Exact copy, pictures excluded: write out every line below.

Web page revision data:
————

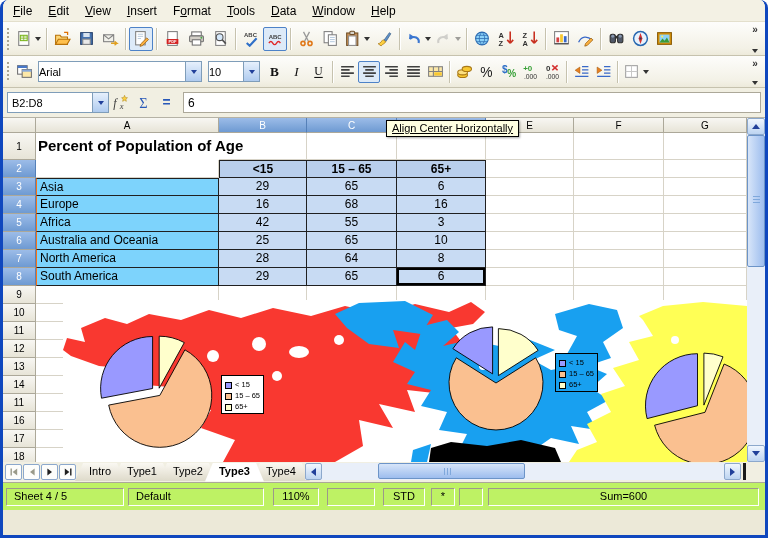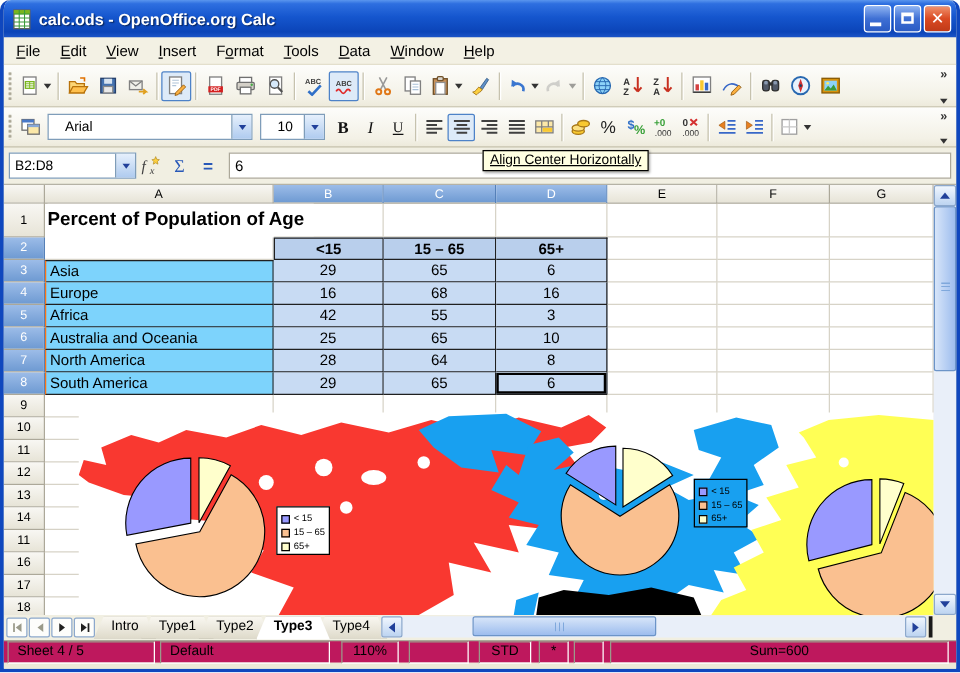--- a/index.html
+++ b/index.html
@@ -123,25 +123,6 @@
 <body>
 
 <div class="window">
-  <div class="titlebar">
-    <svg class="app-icon" viewBox="0 0 16 16">
-        <rect x="2" y="1" width="12" height="14" fill="#fff" stroke="#606060"></rect>
-        <rect x="2" y="1" width="12" height="3.2" fill="#7AB51D"></rect>
-        <path d="M2 4h12M2 7h12M2 10h12M2 13h12M6 1v14M10 1v14" stroke="#3A9A3A" stroke-width=".8" fill="none"></path>
-      </svg>
-    <div class="title-text">calc.ods - OpenOffice.org Calc</div>
-    <div class="winbtns">
-      <div class="wbtn">
-          <span class="glyph-min"></span>
-        </div>
-      <div class="wbtn">
-          <span class="glyph-max"></span>
-        </div>
-      <div class="wbtn close">
-          <span class="glyph-close">✕</span>
-        </div>
-    </div>
-  </div>
 
   <div class="menubar" id="menubar">
       <div class="menu-item"><u>F</u>ile</div>

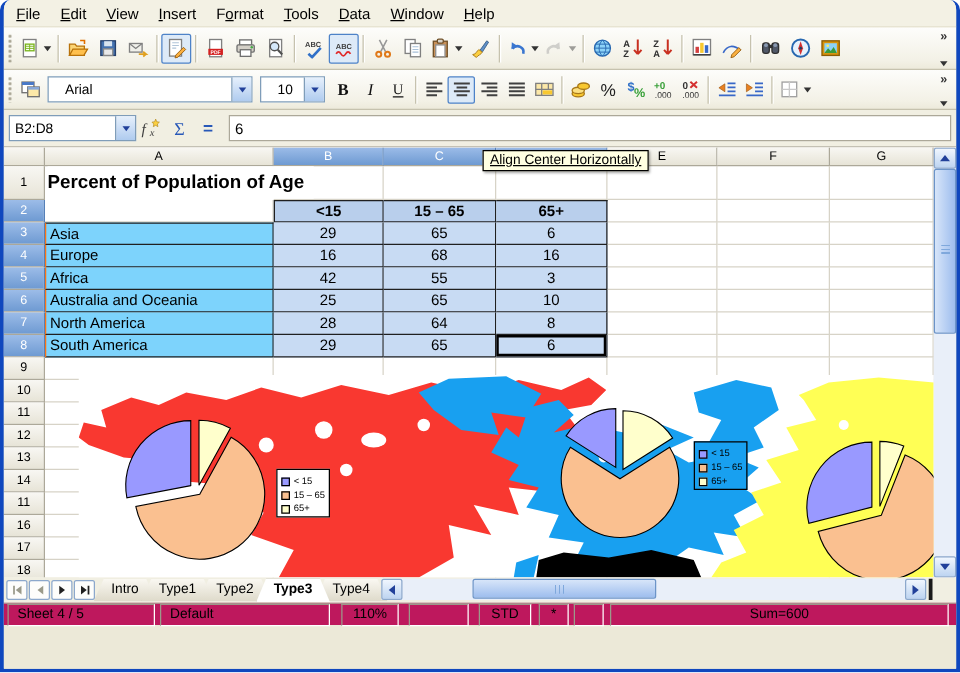--- a/index.html
+++ b/index.html
@@ -43,7 +43,7 @@
     flex-direction:column; align-items:center; justify-content:space-between; font-size:10px; font-weight:bold; color:#333; }
   .ovdd { width:0;height:0;border-left:3px solid transparent;border-right:3px solid transparent;border-top:4px solid #333; }
   .combo { height:21px; background:#fff; border:1px solid #7F9DB9; display:flex; align-items:center; margin:0 3px; }
-  .combo-text { flex:1; font-size:11px; padding-left:13px; overflow:hidden; white-space:nowrap; }
+  .combo-text { flex:1; font-size:11px; padding-left:0; overflow:hidden; white-space:nowrap; }
   .combo-btn { width:16px; height:100%; background:linear-gradient(180deg,#E6F0FC,#AFCBEF);
     border-left:1px solid #7F9DB9; display:flex; align-items:center; justify-content:center; }
   .combo-btn .dd { margin:0; border-top-color:#21409A; }

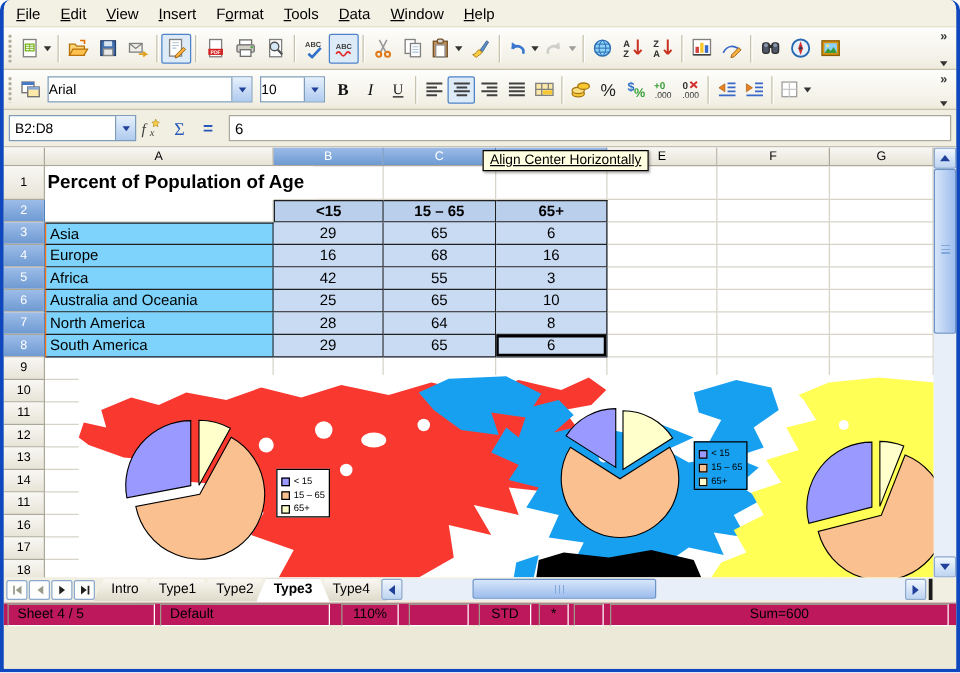--- a/index.html
+++ b/index.html
@@ -114,7 +114,7 @@
     background:repeating-linear-gradient(90deg,#7FA8DC 0 1px,transparent 1px 3px); }
   .hsplit { position:absolute; right:19px; top:1px; width:3px; height:17px; background:#1a1a1a; }
   
-  .statusbar { height:18px; background:#be185d; border-top:1px solid #ACA899; display:flex;
+  .statusbar { height:28px; background:#bef264; border-top:1px solid #ACA899; display:flex;
     align-items:center; padding:0 3px; font-size:11px; }
   .sfield { height:18px; border:1px solid; border-color:#9C998A #FFF #FFF #9C998A; padding:1px 7px 0;
     white-space:nowrap; overflow:hidden; }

————

● Your response
--- a/index.html
+++ b/index.html
@@ -123,25 +123,6 @@
 <body>
 
 <div class="window">
-  <div class="titlebar">
-    <svg class="app-icon" viewBox="0 0 16 16">
-        <rect x="2" y="1" width="12" height="14" fill="#fff" stroke="#606060"></rect>
-        <rect x="2" y="1" width="12" height="3.2" fill="#7AB51D"></rect>
-        <path d="M2 4h12M2 7h12M2 10h12M2 13h12M6 1v14M10 1v14" stroke="#3A9A3A" stroke-width=".8" fill="none"></path>
-      </svg>
-    <div class="title-text">calc.ods - OpenOffice.org Calc</div>
-    <div class="winbtns">
-      <div class="wbtn">
-          <span class="glyph-min"></span>
-        </div>
-      <div class="wbtn">
-          <span class="glyph-max"></span>
-        </div>
-      <div class="wbtn close">
-          <span class="glyph-close">✕</span>
-        </div>
-    </div>
-  </div>
 
   <div class="menubar" id="menubar">
       <div class="menu-item"><u>F</u>ile</div>

--- a/index.html
+++ b/index.html
@@ -43,7 +43,7 @@
     flex-direction:column; align-items:center; justify-content:space-between; font-size:10px; font-weight:bold; color:#333; }
   .ovdd { width:0;height:0;border-left:3px solid transparent;border-right:3px solid transparent;border-top:4px solid #333; }
   .combo { height:21px; background:#fff; border:1px solid #7F9DB9; display:flex; align-items:center; margin:0 3px; }
-  .combo-text { flex:1; font-size:11px; padding-left:13px; overflow:hidden; white-space:nowrap; }
+  .combo-text { flex:1; font-size:11px; padding-left:0; overflow:hidden; white-space:nowrap; }
   .combo-btn { width:16px; height:100%; background:linear-gradient(180deg,#E6F0FC,#AFCBEF);
     border-left:1px solid #7F9DB9; display:flex; align-items:center; justify-content:center; }
   .combo-btn .dd { margin:0; border-top-color:#21409A; }

--- a/index.html
+++ b/index.html
@@ -114,7 +114,7 @@
     background:repeating-linear-gradient(90deg,#7FA8DC 0 1px,transparent 1px 3px); }
   .hsplit { position:absolute; right:19px; top:1px; width:3px; height:17px; background:#1a1a1a; }
   
-  .statusbar { height:18px; background:#be185d; border-top:1px solid #ACA899; display:flex;
+  .statusbar { height:28px; background:#bef264; border-top:1px solid #ACA899; display:flex;
     align-items:center; padding:0 3px; font-size:11px; }
   .sfield { height:18px; border:1px solid; border-color:#9C998A #FFF #FFF #9C998A; padding:1px 7px 0;
     white-space:nowrap; overflow:hidden; }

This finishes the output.